CEC Entertainment Inc. on Wednesday officially pulled the wraps off a new design at the first of four remodeled San Antonio, Texas units, highlighting Chuck E. Cheese’s food and restaurant atmosphere.
The grand opening at a remodeled location in Stone Oak, Texas, just north of San Antonio, features major changes in the concept, including a new exterior, an open kitchen, a more restaurant-like décor and — for first time in the chain’s 40-year history — the removal of the Chuck E. Cheese and friends robot band in favor of a lighted dance floor.
“We are extremely proud of the new food at Chuck E.,” said Tom Leverton, CEC CEO, in an interview Monday. “We wanted to highlight that with the new open kitchen.
“Moms and dads who have high food standards can see that the food is made fresh,” Leverton said. “There are windows into the dough room, so you can see pizzas made fresh to order. Kids even line up and watch the pizzas being made. The open kitchen is great for food credibility.”
The Chuck E. Cheese’s remodels are being rolled out in the San Antonio market through early September, and three units in the Kansas City, Mo., area will debut in late August and through September, Leverton said.
Over the past year, Leverton said the Chuck E. Cheese’s team had relaunched the menu, improved ingredients and processes, upgraded cleanliness and invested in new technology.
“We wanted to highlight all these improvements,” Leverton said, in explaining the remodeling program that is debuting with the grand opening at that 10,000-square-foot location.
“We wanted to create a restaurant feel for moms and dads,” he said, adding that 85 percent of Chuck E. Cheese’s visits are regular occasions and not birthdays or other special events.
Chuck E. Cheese’s tapped the San Francisco-based Tesser design firm to create and implement the remodels.
Tre Musco, Tesser’s CEO and chief creative officer, said, “The redesign, first and foremost, was to keep the kid-friendly nature of it but to make it more appealing to adults.”
Musco said the boldest changes were the Chuck E. Cheese’s exterior, which offers an abstract Swiss-cheese pattern in wood as well as a new logo and word mark, which was redesigned to look “a little more hand-done.”
After consumer testing, Musco said, the new green tower entrance was found to help lure customers into the location for a second look at the brand.
The design firm also worked with CEC’s operations team to open the kitchen, Musco said.
“We did a test store mock-up to create the theater kitchen and rework the salad bar area,” he said. “We wanted to let consumers see these aren’t pre-made pizzas and the dough is made there.”
Chuck E. Cheese’s has been elevating its food offerings. In January, the brand introduced stuffed-crust pizza (which Leverton said has seen double-digit growth in sales), promoted a Philly cheesesteak pizza, offered pretzel-dipper bites with cheese as parent snacks and expanded Dippin’ Dots to all company-owned locations.

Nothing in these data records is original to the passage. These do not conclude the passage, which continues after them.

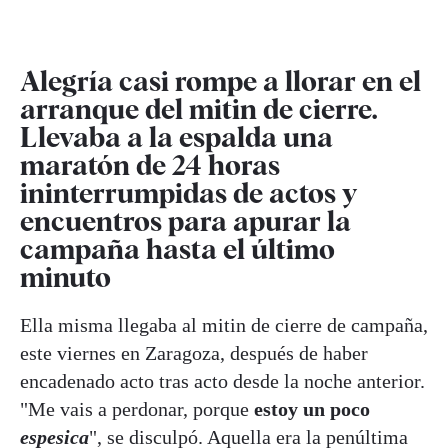
Alegría casi rompe a llorar en el
arranque del mitin de cierre.
Llevaba a la espalda una
maratón de 24 horas
ininterrumpidas de actos y
encuentros para apurar la
campaña hasta el último
minuto
Ella misma llegaba al mitin de cierre de campaña,
este viernes en Zaragoza, después de haber
encadenado acto tras acto desde la noche anterior.
"Me vais a perdonar, porque
estoy un poco
espesica
", se disculpó. Aquella era la penúltima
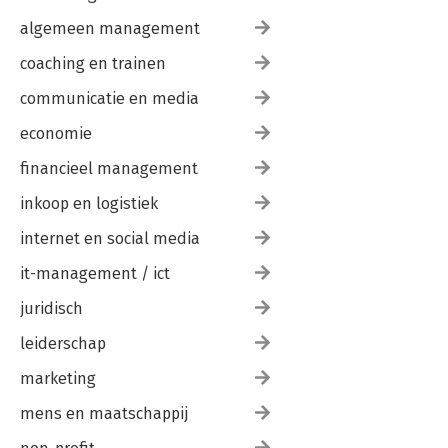
algemeen management
coaching en trainen
communicatie en media
economie
financieel management
inkoop en logistiek
internet en social media
it-management / ict
juridisch
leiderschap
marketing
mens en maatschappij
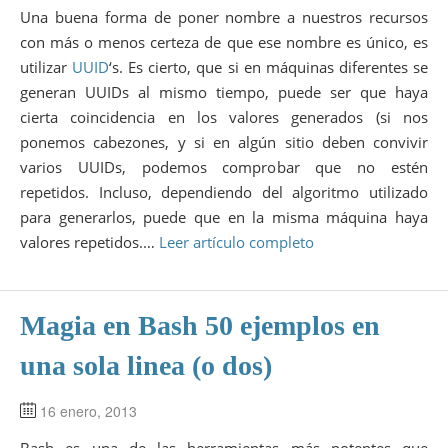
Una buena forma de poner nombre a nuestros recursos
con más o menos certeza de que ese nombre es único, es
utilizar
UUID
‘s. Es cierto, que si en máquinas diferentes se
generan UUIDs al mismo tiempo, puede ser que haya
cierta coincidencia en los valores generados (si nos
ponemos cabezones, y si en algún sitio deben convivir
varios UUIDs, podemos comprobar que no estén
repetidos. Incluso, dependiendo del algoritmo utilizado
para generarlos, puede que en la misma máquina haya
valores repetidos.…
Leer artículo completo
Magia en Bash 50 ejemplos en
una sola linea (o dos)
16 enero, 2013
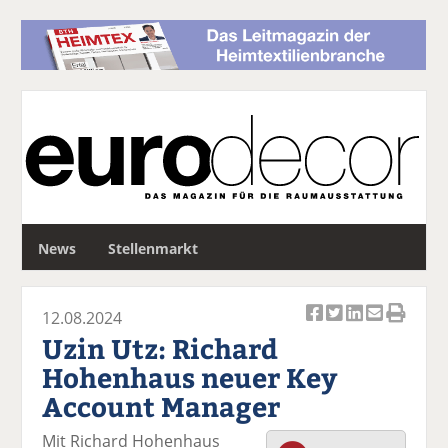
S
News
Stellenmarkt
u
c
h
12.08.2024
e
Ar
Ar
Ar
Ar
Ar
Uzin Utz: Richard
ti
ti
ti
ti
ti
Hohenhaus neuer Key
k
k
k
k
k
Account Manager
el
el
el
el
el
a
t
a
p
D
Mit Richard Hohenhaus
uf
wi
uf
er
ru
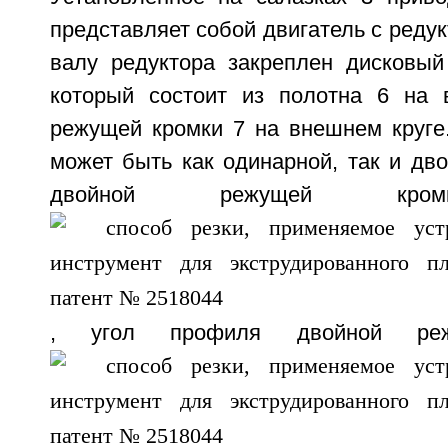
представляет собой двигатель с реду
валу редуктора закреплен дисковый
который состоит из полотна 6 на 
режущей кромки 7 на внешнем круге
может быть как одинарной, так и дв
двойной режущей к
, угол профиля двойной ре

Chuck E. Cheese’s interiors were re-crafted to feature warm woods and neutral tones. Signage illustrates the educational steps in making pizza, and graphics throughout the dining room feature such key ingredients as vegetables, wheat and cheese.
Bots no more
Leverton said the animatronic Chuck E. Cheese band, which had been a fixture in units since the concept opened in 1977, was jettisoned.
“We have no more of the Chuck E. robots,” he said. “We have the live Chuck E. come out once an hour at the bottom of the hour. For kids these days, the live Chuck E. coming out has trumped the animatronic show.”
The company has added a lighted dance floor where Chuck E. can perform and children can dance. “We’ve upgraded our music to more contemporary tunes,” Leverton added.
Other features of the remodeled Chuck E. Cheese’s include the full use of the PlayPass card system, which replaced tokens with radio-frequency identification, or RFID, cards. PlayPass RFID systems are in 95 percent of the 525 company-operated Chuck E. Cheese’s units.
Order kiosks are in test in 35 locations for food and PlayPass cards, Leverton said. All seven remodeled locations remained open during the construction, he said.
“I’m really excited about highlighting all the changes. You’d be surprised how many people think Chuck E. Cheese still has the ball pits, which we haven’t had since the 1990s,” Leverton said.
“New stores will open with elements of this redesign,” Leverton said. “We are looking at doing open kitchens at an absolute minimum.”
The company will value-engineer the changes going forward, he said, adding that “we were conscious of our pocketbook.”
For the second quarter ended July 2, CEC narrowed its net loss to $5.9 million from $9.1 million in the same period last year. Revenues fell 2.2 percent to $211.8 million from $216.6 million in the prior-year quarter. Same-store sales declined 3.8 percent.
As of July 2, CEC Entertainment had 757 locations, including 610 Chuck E. Cheese’s and 147 Peter Piper Pizza units.